WORK TO BE COMPLETED>
Repeat word for word the opening stretch of the entries, from the first line through the line containing "167 321 49.31".

[RECORDS SUPPLIED Boundary: Start]

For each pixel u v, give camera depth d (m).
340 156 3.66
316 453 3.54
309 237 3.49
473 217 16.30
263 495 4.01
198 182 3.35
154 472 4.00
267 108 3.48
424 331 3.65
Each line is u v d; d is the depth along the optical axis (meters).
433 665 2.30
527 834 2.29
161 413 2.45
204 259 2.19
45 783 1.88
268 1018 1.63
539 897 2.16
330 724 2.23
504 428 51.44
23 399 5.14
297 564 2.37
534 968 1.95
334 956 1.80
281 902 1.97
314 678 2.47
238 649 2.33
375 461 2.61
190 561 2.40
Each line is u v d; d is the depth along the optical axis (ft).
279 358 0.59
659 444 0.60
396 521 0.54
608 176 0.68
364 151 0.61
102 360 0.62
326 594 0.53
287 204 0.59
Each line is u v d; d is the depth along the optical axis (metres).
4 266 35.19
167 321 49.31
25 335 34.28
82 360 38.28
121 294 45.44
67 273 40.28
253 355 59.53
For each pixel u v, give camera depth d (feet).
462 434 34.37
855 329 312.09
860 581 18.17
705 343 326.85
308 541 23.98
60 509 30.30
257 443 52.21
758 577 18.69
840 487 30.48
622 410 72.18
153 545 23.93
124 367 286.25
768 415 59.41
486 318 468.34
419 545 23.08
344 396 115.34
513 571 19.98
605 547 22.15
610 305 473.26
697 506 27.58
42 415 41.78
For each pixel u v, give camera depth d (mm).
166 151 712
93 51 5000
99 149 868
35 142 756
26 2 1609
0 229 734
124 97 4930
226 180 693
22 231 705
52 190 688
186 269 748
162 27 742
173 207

[RECORDS SUPPLIED Boundary: End]

RESULT BELOW>
For each pixel u v, give camera depth d (m).
340 156 3.66
316 453 3.54
309 237 3.49
473 217 16.30
263 495 4.01
198 182 3.35
154 472 4.00
267 108 3.48
424 331 3.65
Each line is u v d; d is the depth along the optical axis (meters).
433 665 2.30
527 834 2.29
161 413 2.45
204 259 2.19
45 783 1.88
268 1018 1.63
539 897 2.16
330 724 2.23
504 428 51.44
23 399 5.14
297 564 2.37
534 968 1.95
334 956 1.80
281 902 1.97
314 678 2.47
238 649 2.33
375 461 2.61
190 561 2.40
Each line is u v d; d is the depth along the optical axis (ft).
279 358 0.59
659 444 0.60
396 521 0.54
608 176 0.68
364 151 0.61
102 360 0.62
326 594 0.53
287 204 0.59
Each line is u v d; d is the depth along the optical axis (metres).
4 266 35.19
167 321 49.31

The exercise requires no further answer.